司機請示旁邊的曹長,曹長也不敢大意,支那人狡猾的很,要是包袱裡有什麼爆炸物就麻煩了。再說就算沒有爆炸物也不能冒然壓過去,誰知道這些包袱裡有沒有鐵釘一類的東西?萬一扎破輪胎可不是鬧著玩的,這麼大的雨怎麼修啊?

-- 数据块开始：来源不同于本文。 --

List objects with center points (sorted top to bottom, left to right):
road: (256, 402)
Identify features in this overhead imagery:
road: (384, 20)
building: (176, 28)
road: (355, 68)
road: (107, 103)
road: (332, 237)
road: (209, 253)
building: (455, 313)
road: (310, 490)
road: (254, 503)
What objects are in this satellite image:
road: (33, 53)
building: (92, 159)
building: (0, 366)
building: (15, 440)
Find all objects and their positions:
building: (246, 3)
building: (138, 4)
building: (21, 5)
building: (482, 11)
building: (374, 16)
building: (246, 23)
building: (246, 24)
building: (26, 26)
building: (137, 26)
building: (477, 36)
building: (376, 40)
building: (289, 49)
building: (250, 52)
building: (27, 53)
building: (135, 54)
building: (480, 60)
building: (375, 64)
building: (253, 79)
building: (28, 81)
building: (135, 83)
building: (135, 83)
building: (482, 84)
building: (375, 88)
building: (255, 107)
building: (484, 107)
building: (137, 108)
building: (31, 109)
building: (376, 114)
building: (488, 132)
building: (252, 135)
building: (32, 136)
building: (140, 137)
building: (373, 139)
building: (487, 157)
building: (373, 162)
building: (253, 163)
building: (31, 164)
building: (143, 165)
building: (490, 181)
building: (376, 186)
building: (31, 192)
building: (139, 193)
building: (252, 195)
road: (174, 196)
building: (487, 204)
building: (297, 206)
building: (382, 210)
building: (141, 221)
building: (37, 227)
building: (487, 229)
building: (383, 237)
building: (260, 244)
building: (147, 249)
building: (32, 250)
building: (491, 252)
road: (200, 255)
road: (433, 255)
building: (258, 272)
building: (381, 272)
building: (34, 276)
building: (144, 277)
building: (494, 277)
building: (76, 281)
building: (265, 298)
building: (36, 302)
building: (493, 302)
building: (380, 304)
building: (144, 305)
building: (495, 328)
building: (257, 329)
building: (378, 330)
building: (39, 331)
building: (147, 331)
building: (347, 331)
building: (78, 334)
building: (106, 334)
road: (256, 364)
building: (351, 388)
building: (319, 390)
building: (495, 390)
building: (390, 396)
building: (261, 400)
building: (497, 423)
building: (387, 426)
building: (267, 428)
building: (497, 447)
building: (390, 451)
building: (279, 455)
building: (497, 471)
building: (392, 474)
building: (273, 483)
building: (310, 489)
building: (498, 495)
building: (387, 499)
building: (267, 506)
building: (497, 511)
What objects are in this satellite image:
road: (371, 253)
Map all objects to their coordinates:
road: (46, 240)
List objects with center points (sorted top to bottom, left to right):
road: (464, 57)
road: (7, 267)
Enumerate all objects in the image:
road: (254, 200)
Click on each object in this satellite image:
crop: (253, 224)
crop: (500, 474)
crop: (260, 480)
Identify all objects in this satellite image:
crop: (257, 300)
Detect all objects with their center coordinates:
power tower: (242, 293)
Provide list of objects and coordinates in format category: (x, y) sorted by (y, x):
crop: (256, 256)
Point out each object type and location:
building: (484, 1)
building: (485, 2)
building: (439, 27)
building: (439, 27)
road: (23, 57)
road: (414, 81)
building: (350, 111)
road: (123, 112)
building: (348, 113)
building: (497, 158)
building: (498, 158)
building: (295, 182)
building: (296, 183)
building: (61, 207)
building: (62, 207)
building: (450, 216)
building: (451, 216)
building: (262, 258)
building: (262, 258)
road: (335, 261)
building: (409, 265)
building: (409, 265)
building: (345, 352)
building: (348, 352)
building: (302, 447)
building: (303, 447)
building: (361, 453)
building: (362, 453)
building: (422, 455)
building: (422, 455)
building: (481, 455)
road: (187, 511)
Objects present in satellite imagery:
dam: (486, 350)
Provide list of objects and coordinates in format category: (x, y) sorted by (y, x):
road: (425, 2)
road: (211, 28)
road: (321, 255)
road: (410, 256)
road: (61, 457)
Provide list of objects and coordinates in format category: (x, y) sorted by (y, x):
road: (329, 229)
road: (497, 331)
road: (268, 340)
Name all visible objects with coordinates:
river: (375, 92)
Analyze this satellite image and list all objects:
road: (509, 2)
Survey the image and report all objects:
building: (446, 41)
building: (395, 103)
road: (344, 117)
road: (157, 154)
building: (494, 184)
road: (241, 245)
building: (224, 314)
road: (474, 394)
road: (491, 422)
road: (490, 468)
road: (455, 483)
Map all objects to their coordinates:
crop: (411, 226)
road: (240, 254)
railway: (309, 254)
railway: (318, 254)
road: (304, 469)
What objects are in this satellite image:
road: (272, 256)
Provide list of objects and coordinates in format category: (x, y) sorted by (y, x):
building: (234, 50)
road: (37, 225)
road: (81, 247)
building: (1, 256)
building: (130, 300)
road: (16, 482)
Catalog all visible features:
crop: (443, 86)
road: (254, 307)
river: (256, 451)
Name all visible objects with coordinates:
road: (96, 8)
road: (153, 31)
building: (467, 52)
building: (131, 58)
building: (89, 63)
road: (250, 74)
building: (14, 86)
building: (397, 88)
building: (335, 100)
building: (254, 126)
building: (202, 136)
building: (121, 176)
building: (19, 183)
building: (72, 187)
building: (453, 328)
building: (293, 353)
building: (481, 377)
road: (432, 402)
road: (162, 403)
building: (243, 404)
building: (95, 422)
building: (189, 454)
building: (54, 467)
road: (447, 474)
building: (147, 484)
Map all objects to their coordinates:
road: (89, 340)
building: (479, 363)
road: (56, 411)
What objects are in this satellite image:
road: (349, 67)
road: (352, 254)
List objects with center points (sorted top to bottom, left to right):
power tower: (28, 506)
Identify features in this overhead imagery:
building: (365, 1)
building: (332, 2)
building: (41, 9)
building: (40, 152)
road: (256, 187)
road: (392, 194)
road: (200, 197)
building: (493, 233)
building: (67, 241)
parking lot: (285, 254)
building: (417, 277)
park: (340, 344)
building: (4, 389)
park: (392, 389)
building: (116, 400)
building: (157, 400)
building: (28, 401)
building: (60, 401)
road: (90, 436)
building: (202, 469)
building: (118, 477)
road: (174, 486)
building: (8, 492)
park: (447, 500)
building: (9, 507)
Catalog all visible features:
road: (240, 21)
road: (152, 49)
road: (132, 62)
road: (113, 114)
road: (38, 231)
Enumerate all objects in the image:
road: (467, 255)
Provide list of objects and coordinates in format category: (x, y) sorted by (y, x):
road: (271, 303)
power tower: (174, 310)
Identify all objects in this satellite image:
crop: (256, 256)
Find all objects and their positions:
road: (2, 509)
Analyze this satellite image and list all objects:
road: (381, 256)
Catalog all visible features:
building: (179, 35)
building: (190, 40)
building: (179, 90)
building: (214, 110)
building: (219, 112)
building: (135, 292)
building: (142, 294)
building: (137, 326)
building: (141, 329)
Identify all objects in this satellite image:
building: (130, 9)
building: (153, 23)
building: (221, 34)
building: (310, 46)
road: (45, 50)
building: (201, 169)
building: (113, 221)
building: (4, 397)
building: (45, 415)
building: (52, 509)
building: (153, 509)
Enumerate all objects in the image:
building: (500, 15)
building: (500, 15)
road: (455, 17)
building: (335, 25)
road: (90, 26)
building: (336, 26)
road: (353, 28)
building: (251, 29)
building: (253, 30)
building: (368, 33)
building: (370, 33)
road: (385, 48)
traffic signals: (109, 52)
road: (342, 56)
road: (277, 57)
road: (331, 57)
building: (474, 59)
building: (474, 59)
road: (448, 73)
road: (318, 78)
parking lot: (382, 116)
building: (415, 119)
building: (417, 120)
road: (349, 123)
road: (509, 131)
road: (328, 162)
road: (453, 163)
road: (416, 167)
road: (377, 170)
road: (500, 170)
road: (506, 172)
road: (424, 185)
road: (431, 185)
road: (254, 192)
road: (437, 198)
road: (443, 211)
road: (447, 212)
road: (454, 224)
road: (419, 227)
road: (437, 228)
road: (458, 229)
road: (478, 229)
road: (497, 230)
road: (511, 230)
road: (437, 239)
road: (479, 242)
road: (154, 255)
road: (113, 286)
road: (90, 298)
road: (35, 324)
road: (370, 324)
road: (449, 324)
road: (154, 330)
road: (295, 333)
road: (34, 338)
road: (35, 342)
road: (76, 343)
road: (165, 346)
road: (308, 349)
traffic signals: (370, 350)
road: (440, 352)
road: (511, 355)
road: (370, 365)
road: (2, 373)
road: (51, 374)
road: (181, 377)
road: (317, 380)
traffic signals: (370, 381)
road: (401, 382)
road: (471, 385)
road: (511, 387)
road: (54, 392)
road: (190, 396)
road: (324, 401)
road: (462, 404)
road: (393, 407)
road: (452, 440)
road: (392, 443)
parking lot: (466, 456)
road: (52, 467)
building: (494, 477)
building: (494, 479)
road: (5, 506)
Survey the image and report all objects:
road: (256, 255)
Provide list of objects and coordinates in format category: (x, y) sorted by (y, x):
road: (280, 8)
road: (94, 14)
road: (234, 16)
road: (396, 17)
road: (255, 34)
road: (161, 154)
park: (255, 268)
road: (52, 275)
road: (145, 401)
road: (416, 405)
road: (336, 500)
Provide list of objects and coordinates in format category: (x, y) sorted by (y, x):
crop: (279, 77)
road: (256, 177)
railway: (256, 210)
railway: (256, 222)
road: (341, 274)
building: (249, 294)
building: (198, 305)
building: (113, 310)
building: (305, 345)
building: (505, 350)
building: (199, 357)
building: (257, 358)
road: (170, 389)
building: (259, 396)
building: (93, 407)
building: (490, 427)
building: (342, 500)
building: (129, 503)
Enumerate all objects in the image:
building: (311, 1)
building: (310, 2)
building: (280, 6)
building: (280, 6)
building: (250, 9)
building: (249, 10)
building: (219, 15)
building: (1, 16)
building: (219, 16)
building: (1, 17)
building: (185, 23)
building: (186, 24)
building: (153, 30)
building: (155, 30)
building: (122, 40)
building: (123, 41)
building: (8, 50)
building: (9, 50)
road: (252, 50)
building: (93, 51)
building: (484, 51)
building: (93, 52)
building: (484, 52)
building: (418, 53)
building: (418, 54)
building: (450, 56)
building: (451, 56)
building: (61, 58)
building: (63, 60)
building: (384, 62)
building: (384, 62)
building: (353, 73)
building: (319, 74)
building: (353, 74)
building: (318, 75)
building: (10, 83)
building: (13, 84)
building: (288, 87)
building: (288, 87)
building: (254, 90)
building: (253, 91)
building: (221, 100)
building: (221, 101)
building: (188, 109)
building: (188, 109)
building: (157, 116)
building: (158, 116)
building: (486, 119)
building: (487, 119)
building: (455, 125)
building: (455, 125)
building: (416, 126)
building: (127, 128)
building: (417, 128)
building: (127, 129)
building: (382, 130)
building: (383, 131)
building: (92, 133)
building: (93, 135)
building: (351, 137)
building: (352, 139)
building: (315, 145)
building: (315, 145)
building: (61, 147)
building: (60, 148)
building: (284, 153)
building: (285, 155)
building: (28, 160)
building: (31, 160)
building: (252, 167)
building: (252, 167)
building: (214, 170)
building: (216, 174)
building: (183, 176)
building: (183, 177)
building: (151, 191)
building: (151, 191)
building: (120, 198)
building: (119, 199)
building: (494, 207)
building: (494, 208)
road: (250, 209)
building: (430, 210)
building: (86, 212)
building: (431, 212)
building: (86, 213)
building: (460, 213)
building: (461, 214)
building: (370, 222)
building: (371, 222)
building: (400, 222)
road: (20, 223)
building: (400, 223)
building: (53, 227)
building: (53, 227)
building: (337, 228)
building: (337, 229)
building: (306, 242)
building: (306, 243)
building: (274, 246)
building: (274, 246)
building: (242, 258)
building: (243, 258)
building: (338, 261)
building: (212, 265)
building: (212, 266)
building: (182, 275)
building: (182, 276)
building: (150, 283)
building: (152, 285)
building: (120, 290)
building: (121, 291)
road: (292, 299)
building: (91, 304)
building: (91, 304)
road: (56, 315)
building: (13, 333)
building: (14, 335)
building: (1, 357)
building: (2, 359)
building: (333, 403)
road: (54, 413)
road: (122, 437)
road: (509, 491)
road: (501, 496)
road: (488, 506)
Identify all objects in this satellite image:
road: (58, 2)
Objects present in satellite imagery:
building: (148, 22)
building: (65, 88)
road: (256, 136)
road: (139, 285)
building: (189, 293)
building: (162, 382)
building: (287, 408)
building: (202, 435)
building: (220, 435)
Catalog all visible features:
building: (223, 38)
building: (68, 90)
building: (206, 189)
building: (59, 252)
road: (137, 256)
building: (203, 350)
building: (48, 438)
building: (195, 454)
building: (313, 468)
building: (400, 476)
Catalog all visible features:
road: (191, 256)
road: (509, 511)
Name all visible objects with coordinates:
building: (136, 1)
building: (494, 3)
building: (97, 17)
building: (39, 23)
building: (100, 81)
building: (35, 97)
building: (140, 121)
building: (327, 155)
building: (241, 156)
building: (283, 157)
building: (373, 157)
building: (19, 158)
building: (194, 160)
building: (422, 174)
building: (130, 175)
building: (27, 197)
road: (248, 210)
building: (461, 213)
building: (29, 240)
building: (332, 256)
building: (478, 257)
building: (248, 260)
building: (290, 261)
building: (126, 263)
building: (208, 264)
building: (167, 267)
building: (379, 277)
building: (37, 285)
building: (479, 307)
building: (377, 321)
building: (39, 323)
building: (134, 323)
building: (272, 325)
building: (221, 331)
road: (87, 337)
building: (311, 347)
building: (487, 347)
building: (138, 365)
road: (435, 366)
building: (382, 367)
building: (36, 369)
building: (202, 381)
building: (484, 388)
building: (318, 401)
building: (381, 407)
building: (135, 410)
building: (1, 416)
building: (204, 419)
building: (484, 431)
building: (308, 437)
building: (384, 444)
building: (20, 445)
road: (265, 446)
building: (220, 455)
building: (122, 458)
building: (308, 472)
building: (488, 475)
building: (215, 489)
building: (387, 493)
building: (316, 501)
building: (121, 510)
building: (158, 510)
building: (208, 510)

汽車慢慢停下來,曹長開啟車門,拔出戰刀小心翼翼走到包袱跟前,慢慢蹲下身子仔細檢視。鬼子司機也從車窗伸出腦袋,伸長脖子想看看包袱裡究竟有什麼玩意。

千載難逢的絕佳機會,強子的槍口立即罩住司機的腦袋,手指輕輕釦動了扳機。“呯!”一聲槍響,鬼子司機太陽穴上多了個窟窿眼,頭一耷拉不動了。

鬼子曹長驚愕的回過頭,嘴張的老大老大,舉起戰刀就要咆哮。“呯……呯……呯……”平臺上機槍、步槍、手槍暴雨般的響起,子彈像風一樣颳了過來,曹長戰刀“噹啷”一聲掉在地上,身子晃了幾晃,十分不甘心的倒在地上。

兩輛車廂上面的篷布被掀開,前面車上的歪把子“嘩嘩”向廢墟掃過來,後面車上的擲彈筒也開始*,廢墟上的火力被壓了下去。

張賢火冒三丈,扯著嗓子大喊:“強子,韓大個,劉栓,把鬼子機槍和擲彈筒給我壓下去!”

強子抬槍就往第一輛汽車射擊,子彈沒有打中機槍手,卻把旁邊的彈藥手打中,彈藥手一個跟頭栽下汽車。機槍手楞了一下神,韓大個的機槍立馬掃了過來,鬼子機槍手被打成了篩子。